In doing so, the Syrian regime was ignoring the damage it had caused to Palmyra, Sartre-Fauriat said. Assad's troops had inflicted their own damage on the site, Sartre-Fauriat explained, firing shells and rockets into ancient sites and also looting graves.
"Assad has never had an interest for history and heritage," Sartre-Fauriat said. "He has never protected any places from looting, destruction or in the perspective of a danger, he has never respected the resolutions of UNESCO on any World Heritage Sites."
Johnson, the mayor of London, was among those Western leaders who offered praise to Assad for saving the ancient site, writing a column for the Telegraph that declared "Bravo for Assad" -- although he also called the Syrian president a "vile tyrant."
Outside of the ruins, Palmyra has long been known as the site of some of the worst excesses of the Assad regime. The city was home to one of the regime's most notorious prisons, called Tadmur. The prison inflicted such horrors upon political prisoners from the late 1970s onward that Faraj Bayrakdar, a Syrian poet who spent four years there, dubbed it "a disgrace for the history of Syria and for all humanity."
Assad is accused of being involved in a variety of alleged war crimes, and many pin responsibility for the continuing Syrian war on his refusal to give up power. Many also believe that Assad's regime allowed the Islamic State and other extremist groups to prosper in a bid to discredit and weaken more moderate rebel groups.

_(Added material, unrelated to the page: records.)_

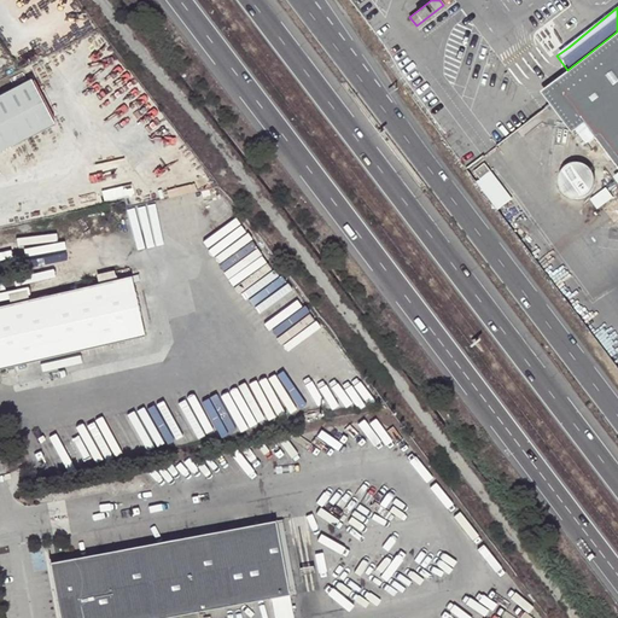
[(572,132),(576,128),(584,123),(563,94),(617,51),(617,31),(567,70),(551,83),(542,89),(572,132)]
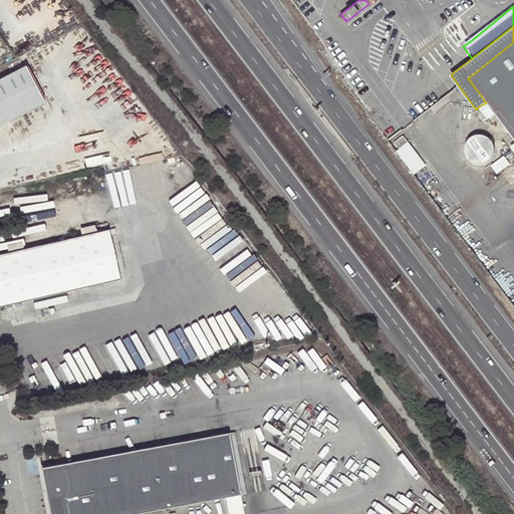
[(513,42),(468,78),(486,102),(479,106),(488,117),(494,113),(513,139),(513,42)]
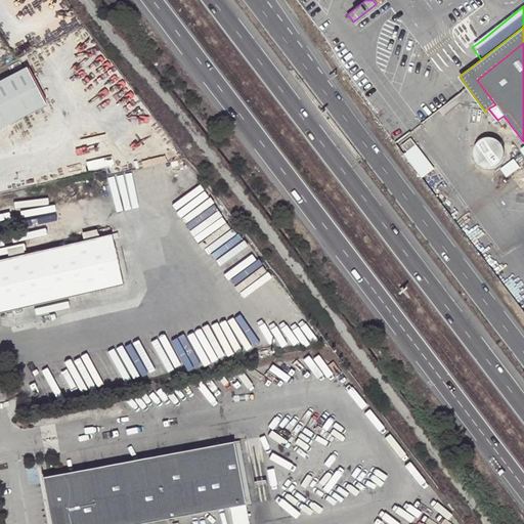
[(0,128),(45,104),(25,67),(0,80),(0,128)]
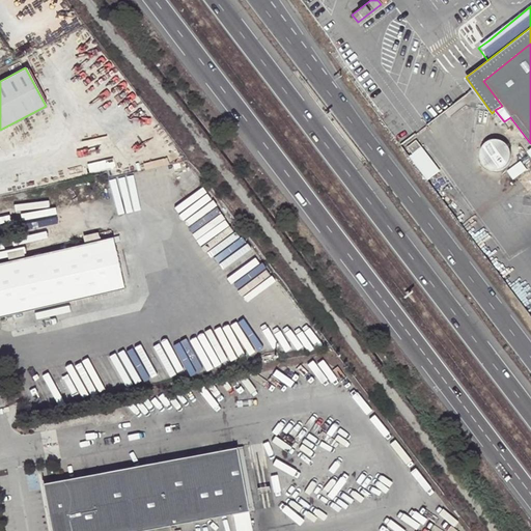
[(492,134),(477,145),(495,167),(508,155),(492,134)]
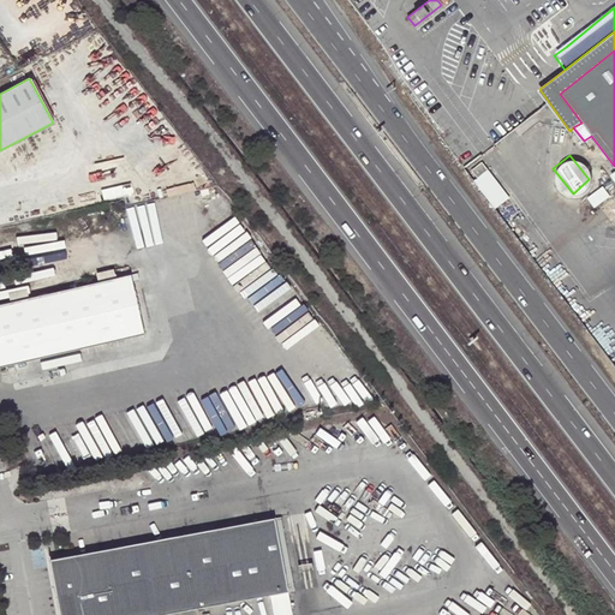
[(482,160),(471,167),(478,175),(489,168),(482,160)]
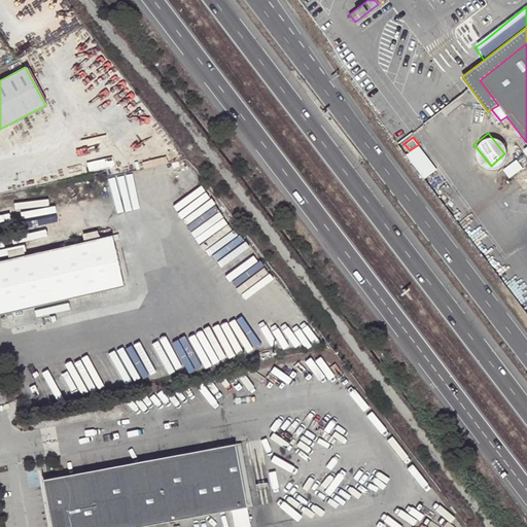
[(419,144),(407,152),(422,177),(435,170),(419,144)]
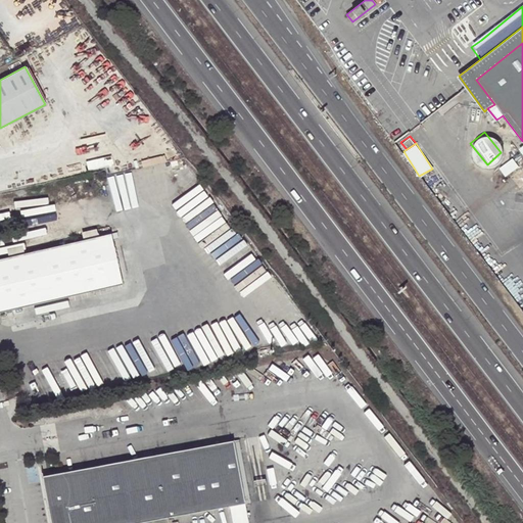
[(111,235),(0,259),(0,313),(123,285),(111,235)]
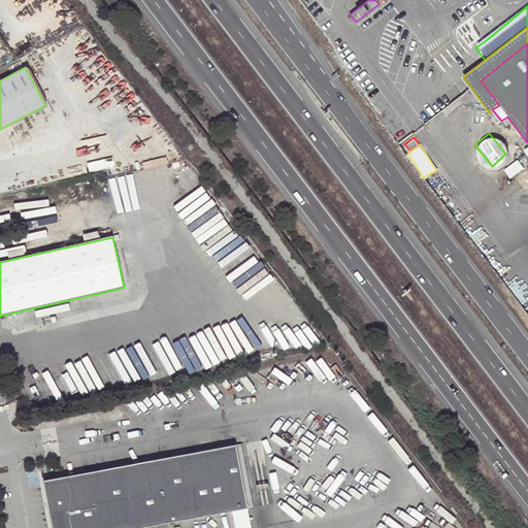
[(244,443),(238,444),(250,499),(255,498),(244,443)]
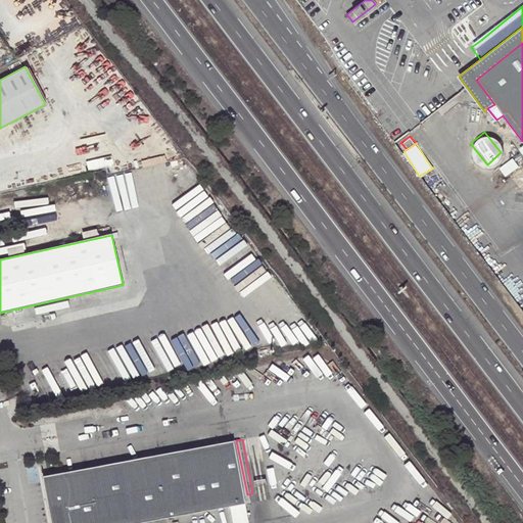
[(247,494),(236,440),(45,476),(53,522),(142,522),(254,502),(252,493),(247,494)]
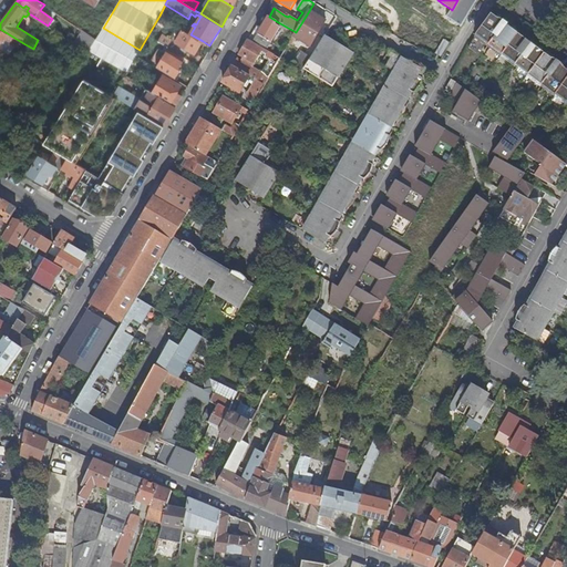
[(327,21),(309,11),(296,32),(289,44),(291,45),(296,39),(310,47),(327,21)]
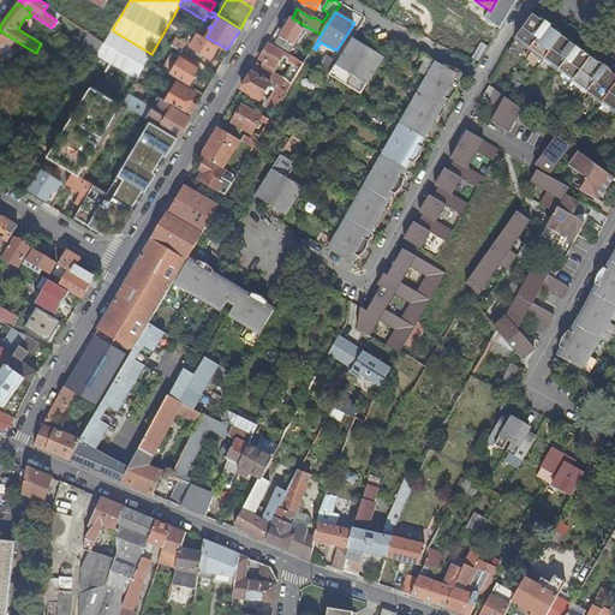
[(280,37),(294,46),(304,30),(299,27),(302,24),(292,18),(287,25),(285,24),(281,29),(285,30),(280,37)]
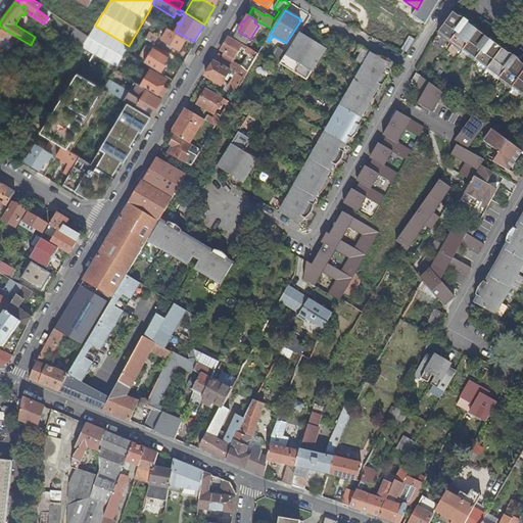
[(458,19),(452,15),(438,33),(450,42),(466,21),(460,17),(458,19)]
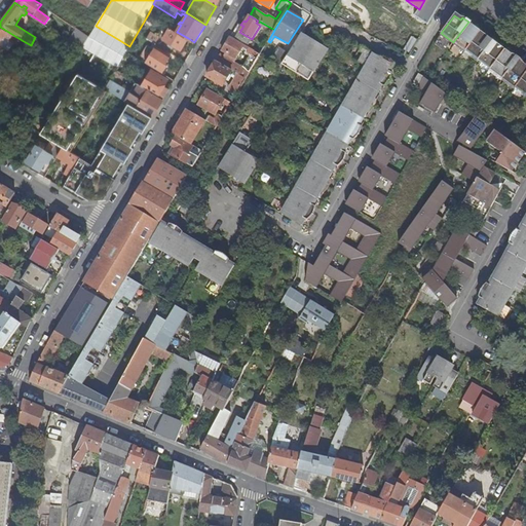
[(48,17),(44,24),(48,27),(52,21),(48,17)]
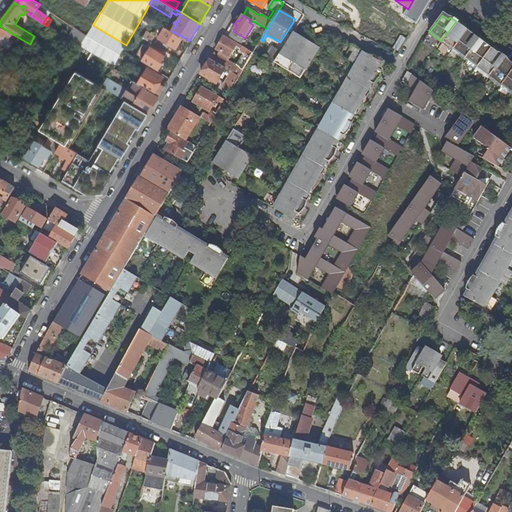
[(176,48),(183,37),(172,31),(152,18),(149,23),(163,31),(159,38),(176,48)]
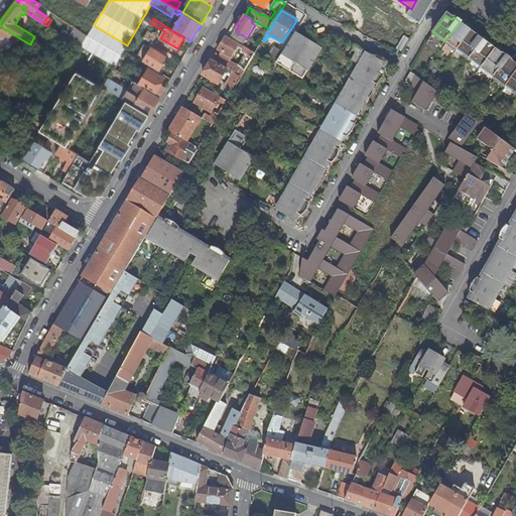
[(466,26),(460,21),(444,41),(446,42),(456,49),(457,50),(470,33),(464,28),(466,26)]
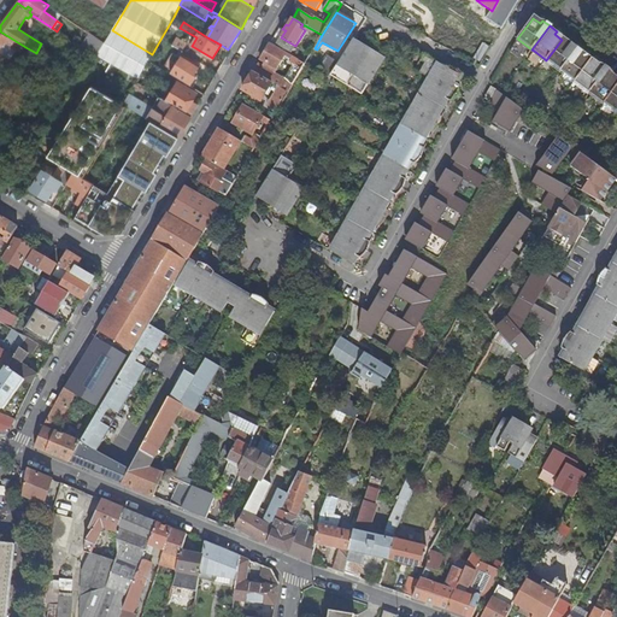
[(0,53),(6,57),(10,59),(16,51),(22,53),(25,47),(0,31),(0,77),(6,71),(0,65),(0,53)]
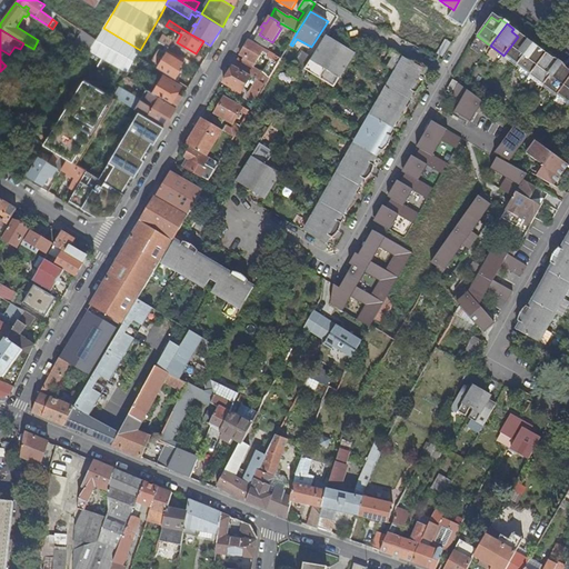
[(83,31),(75,45),(88,53),(96,40),(83,31)]
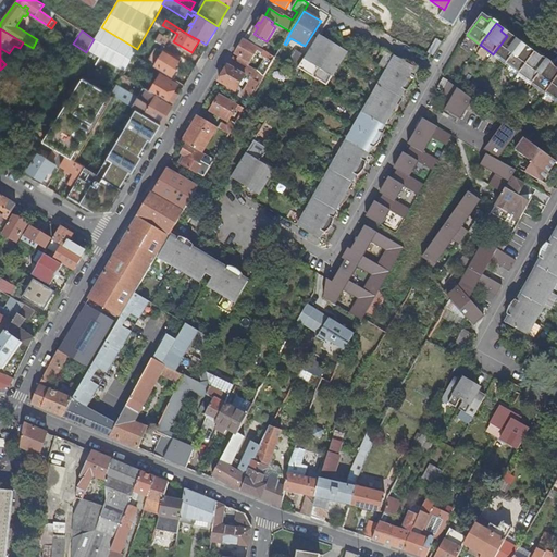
[(155,31),(150,37),(165,47),(170,39),(155,31)]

Joseph Willits of the Council for Arab-British Understanding, said he worried that the attention placed on Palmyra's ruins Tuesday overshadowed the plight of Assad's people. "While the digitally created replica of Palmyra's Arch of Triumph looked glorious in the London sunshine, I cannot help but feel this project plays a role in cementing the idea that Syria's monuments and heritage are far more important than its people," Willits said, noting that Assad's role in the horrors of Syria was not discussed Tuesday.
Alexy Karenowska, the director of technology at the Institute of Digital Archaeology, said that the Syrian government had "no involvement whatsoever in the project" to rebuild the Arch de Triumph and that the project was well underway before the Syrian government retook Palmyra. "Our focus is entirely on the betterment of archaeology and cultural heritage," Karenowska said. "We do not take a political position of any kind nor is it our place to comment on political issues."
However, a representative of the Syrian regime, director of antiquities Maamoun Abdulkarim, did attend the event in London on Tuesday. Abdulkarim told the BBC that the ceremony in London was an "action of solidarity." The arch is to stay in London for a few days, before setting off on a tour of global cities and ending up in Syria.
Also in attendance were representatives of the campaign to free Bassel Khartabil, a Palestinian-Syrian software developer and open source activist. Khartabil cared dearly for Palmyra and wanted to help people enjoy Syria's rich history. He had spearheaded a plan to build 3-D models of the city to be posted online for anyone to see as part of the New Palmyra project.
But he isn't able to see the replica of the Arch de Triumph. Khartabil had been held in a Syrian prison since 2012. In October 2015 , he was taken out of his cell by military police, and his family does not know what happened to him. The campaign to free Khartabil hopes that his work on Palmyra could trigger a presidential pardon.